Can I use Perl or Python, or Common Lisp to take information from the
BBDB, VCF or Org file? It does not work, there are no such packages in
other languages, not yet, and it does not make sense to rely in future
on contacts in Org file unless it is really just few hundreds of
personal contacts.

Even 23 hours of marketing that I have done in East Africa brought me
over 1,300 new contacts. All such contacts arrive as subscription to
mailing list. That was in 2014. Those contacts are reading my email. I
would not be able to keep all the files and stuff quickly related to
them would I be using Org file for that.

Imagine the workflow:

- create landing page

- pay marketing

- accept the entries, encrypt it on the fly. I am not keeping
  databases on Internet, never. The LISP structure get encrypted with
  the GnuPG[2] on the fly on the server, and later I simply ssh/rsync
  it to my offline computers.

- the database entry is synced to offline computer into the offline
  database. This works automatically. If I would have 1,300 contacts
  to enter in one single day, I would spend either money for workers
  or time and efforts for careful writing of it. This way their names
  get capitalized automatically, IP address can give a clue about
  their city, country, email and/or phone is entered into database

- computer is then sending them follow up emails, SMS or schedules
  meetings or phone calls, all I need to do is to make set of
  principles and few functions to handle those principles.

- now people are writing back, right? So there is live conversation,
  some of them are sending their CVs, some of them are calling,
  writing emails. So what to do now? With the Org file if they call
  you back, you need to open the Org file, to find out what is that
  phone number, who is calling, you need to locate the entry to
  understand the background of the person. He will say that he
  received your email, but 1300 other people received it too, you
  don't know who is that without quick search of the contact.

  On my side, in the shell, I am searching as:

  $ @ Peter Luca

  where sign @ is alias for "search" which searches for particular

  Or within Emacs, I use Hyper-c, so much close to M-c, I can enter
  few words and see the profile of the person.

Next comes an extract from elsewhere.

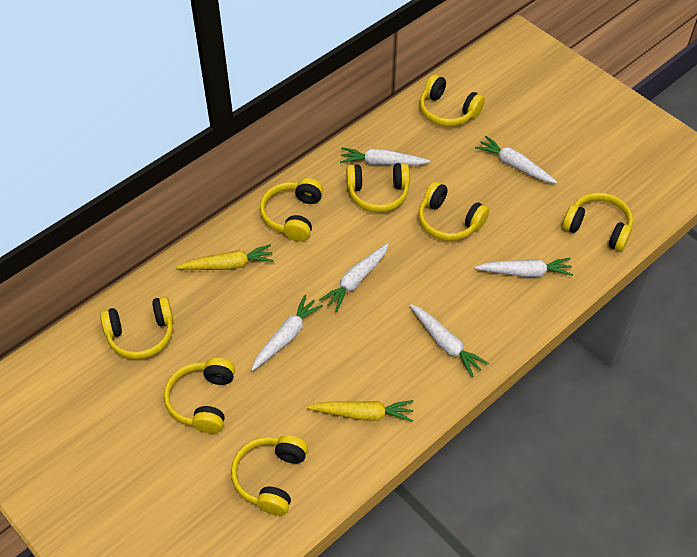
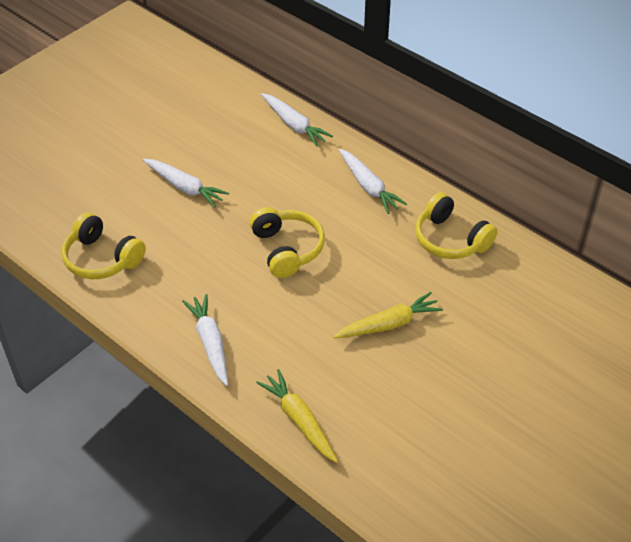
white carrot: [251,295,323,371] [319,243,389,312] [340,148,430,166] [410,304,489,377] [475,136,557,184] [475,258,573,277] = 6 -> [143,159,229,208] [182,294,228,386] [261,93,333,147] [339,149,407,214] = 4
yellow headphones: [100,296,174,359] [164,358,235,433] [231,435,308,516] [260,178,323,242] [346,163,410,212] [418,181,489,241] [420,74,485,127] [562,192,633,251] = 8 -> [62,212,146,279] [250,207,325,278] [415,192,497,259] = 3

If there are pictures
  somewhere, I can open pictures quickly, as such are automatically
  sorted into directories appropriate to the person. I can quickly
  open Org file for the person if I wish to take notes, or I can take
  a note into the database. I could quickly open all email
  conversations and know what is this about.

I don't know how I would be doing that with Org files.

Sometimes I hire people to work together, so I give them database
access over virtual private network, and they start calling people and
following up with them, they enter information into the database, and
such information is accessible to every person working on the
database. It is collaboration feature that every SQL database has as a

I would not be able to do it nicely with Org file. I could delegate
parts of Org file to various people and then concatenate it together
back, but I would not have a picture really what happened. I would
have to keep track of who did what at what particular time, right? You
want to know which user did what. With text files such as Org, one
need more effort to make it right.

With the database, a trigger can be installed to record the last user
that modified certain entry of the database. Trigger can indicate at
which date/time certain entry was added or modified. It becomes easier
to track events.

Instead of using Org text files as database for contacts, I can just
recommend using database for contacts whereby the database could
contain Org files related to contacts.